> [Gezeigter Textauszug]
_ _ _ _
NACH OBEN

„Wir gehen gemeinsam den Weg im Auftrag und Dienst für Kirche und Welt, letztlich sitzen wir alle in einem Boot und sind füreinander da.“


Im Rahmen des Projekts „Forschendes Lernen“ an der Katholisch-Theologischen Fakultät der Ruhr-Universität Bochum engagiert sich die Theologiestudentin Miriam Pawlak für das Seminar: „Wind of Change. Was die katholische Kirche von ihren Orden lernen kann“.

Dabei setzt sie den Fokus auf den Orden der Karmelitinnen und hat bei einem Gespräch Sr. Priorin Anna-Maria aus dem Wittener Kloster befragt.

Interview mit der Priorin des Karmelitinnen-Klosters Witten:

Liebe Sr. Priorin,

wie schön, dass Sie sich die Zeit nehmen, um für ein paar Fragen Rede und Antwort zu stehen.
Um von Beginn an auch alles richtig zu verstehen, muss ich zuerst nach Ihrem Ordensnamen fragen.
Sie gehören ja dem Ordenszweig an, der auf die Gründung Teresa von Ávila zurückgeht.
Sie sind aber auch unter dem Namen der „unbeschuhten Karmelitinnen“ bekannt. Dabei sehe ich, dass Sie
doch Schuhe tragen?
_ _ _ _
> [Angezeigte Informationen]

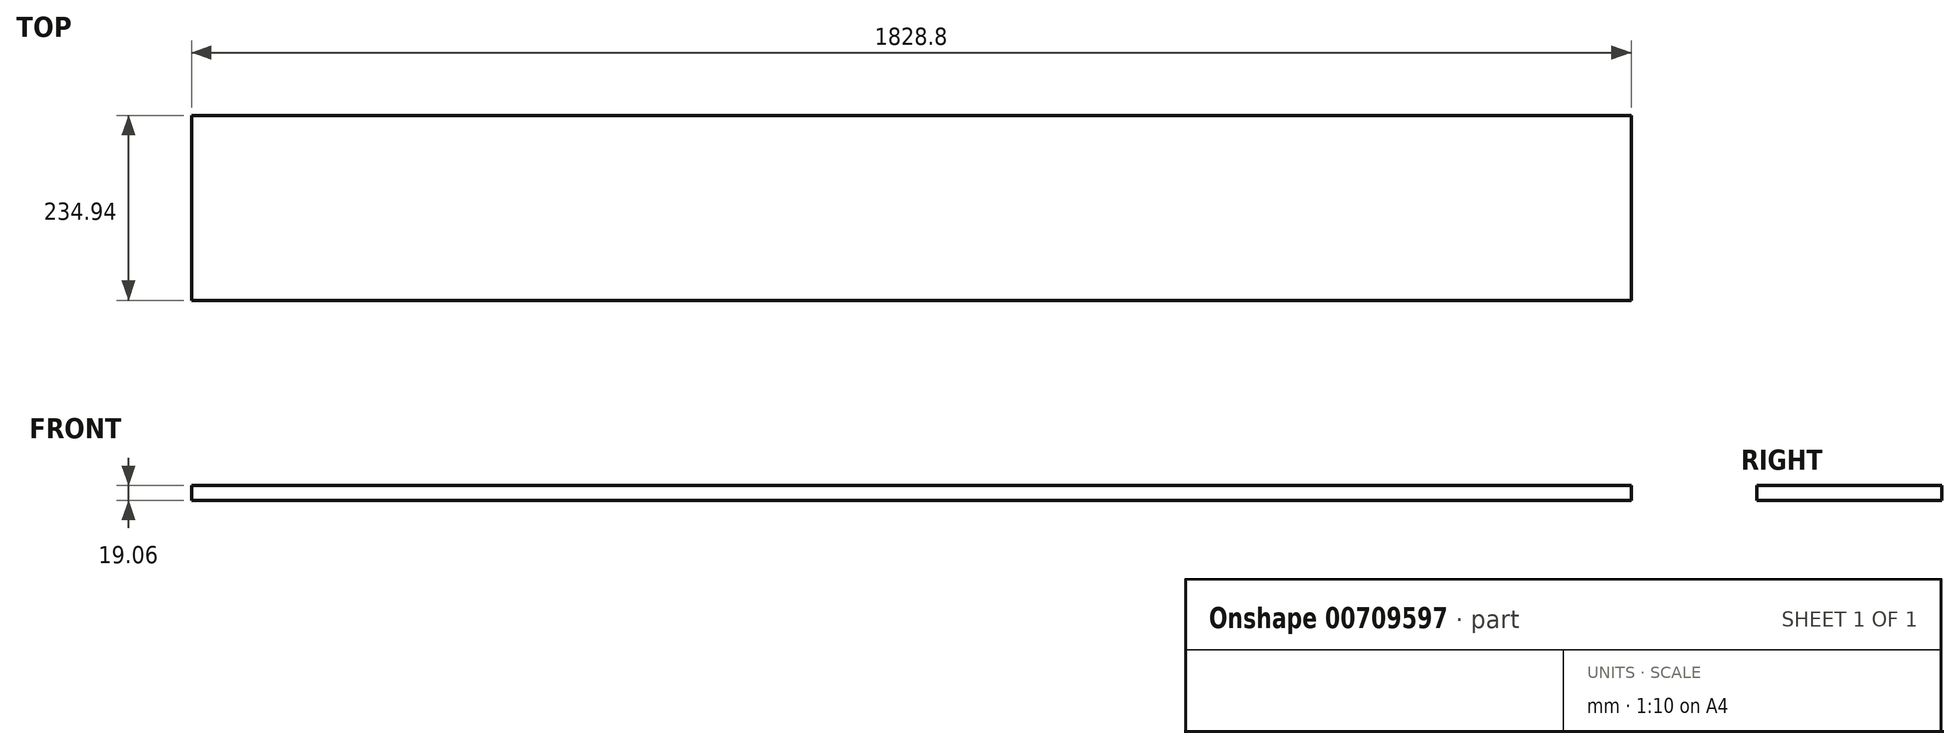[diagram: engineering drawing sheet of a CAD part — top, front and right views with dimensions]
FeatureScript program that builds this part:
annotation { "Feature Type Name" : "Feature", "Feature Type Description" : "" }
export const myFeature = defineFeature(function(context is Context, id is Id, definition is map)
    precondition{}
    {
        {
            var Q0;
            Q0=qCreatedBy(makeId("Top.planeOp"),FACE);
            var sketch = newSketch(context, id + "F0", { "sketchPlane" : qUnion([Q0])});
            skLineSegment(sketch, "E0.bottom", {"start": v(914.4, -117.47) * mm, "end": v(-914.4, -117.47) * mm});
            skLineSegment(sketch, "E0.top", {"start": v(914.4, 117.48) * mm, "end": v(-914.4, 117.47) * mm});
            skLineSegment(sketch, "E0.left", {"start": v(914.4, -117.47) * mm, "end": v(914.4, 117.48) * mm});
            skLineSegment(sketch, "E0.right", {"start": v(-914.4, -117.47) * mm, "end": v(-914.4, 117.48) * mm});
            skPoint(sketch, "E0.middle", {"position": v(0, 0) * mm});
            skSolve(sketch);
        }
        {
            var Q0;
            Q0=makeQuery(id+"F0.imprint","IMPRINT",FACE,{"disambiguationData":[TD([[makeQuery(id+"F0.imprint","IMPRINT",EDGE,{"derivedFrom":sQuery(id+"F0.wireOp",EDGE,"E0.bottom")}),-1.0]])]});
            extrude(context, id + "F1", {"entities" : qUnion([Q0]), "endBound" : BoundingType.SYMMETRIC, "depth" : 19.05 * mm, "offsetDistance" : 25.4 * mm});
        }
    });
_ _ _ _
> [Was gebraucht wird]
Greife das Interview mit der Priorin des Wittener Karmelitinnen-Klosters auf und führe es im Anschluss an die Frage nach den Schuhen weiter.

> [Antwort]
Teresa hat im Laufe der Klosterreform auch ein äußeres Zeichen gesetzt: die Hanfsandalen. Sie sind der Grund für den Namen der Brüder und Schwestern. Inzwischen haben wir aber gelernt, dass Teresa und Johannes vom Kreuz von ihrer geistlichen Ausrichtung her die Ideale der damaligen Unbeschuhten nur bedingt teilten, denn es kam ihnen nicht auf den rigor (= die Bußstrenge) – an, sondern auf die Verinnerlichung der Liebe Gottes zu den Menschen. Von dieser Neuausrichtung her bezeichnen wir uns heute lieber als Teresianischer Karmel.

Charakteristisch für Sie als Ordensgemeinschaft ist auch das „innere Gebet“. Es ist zwei Mal täglich in Ihrem Tagesablauf vorgesehen. Was genau ist darunter zu verstehen? Kann dieses Gebet (nach Ihrem Verständnis) jeder „einfache Mensch“ von sich aus führen oder bedarf es einer besonderen Berufung, Disziplin oder Einübung?

Teresa von Ávila selbst hat eine sehr schöne Formulierung hinterlassen. Sie sagte: „Das innere Gebet ist meiner Ansicht nach nichts anderes als Umgang und vertraute Zwiesprache mit einem Freund, mit dem wir oft und gern allein zusammenkommen, um mit ihm zu reden, weil wir wissen, dass er uns liebt.“ Daraus geht hervor, dass jeder Mensch diese freundschaftliche Beziehung zu Gott ausüben und leben kann, wenn es anfangs vielleicht auch etwas der Einübung bedarf.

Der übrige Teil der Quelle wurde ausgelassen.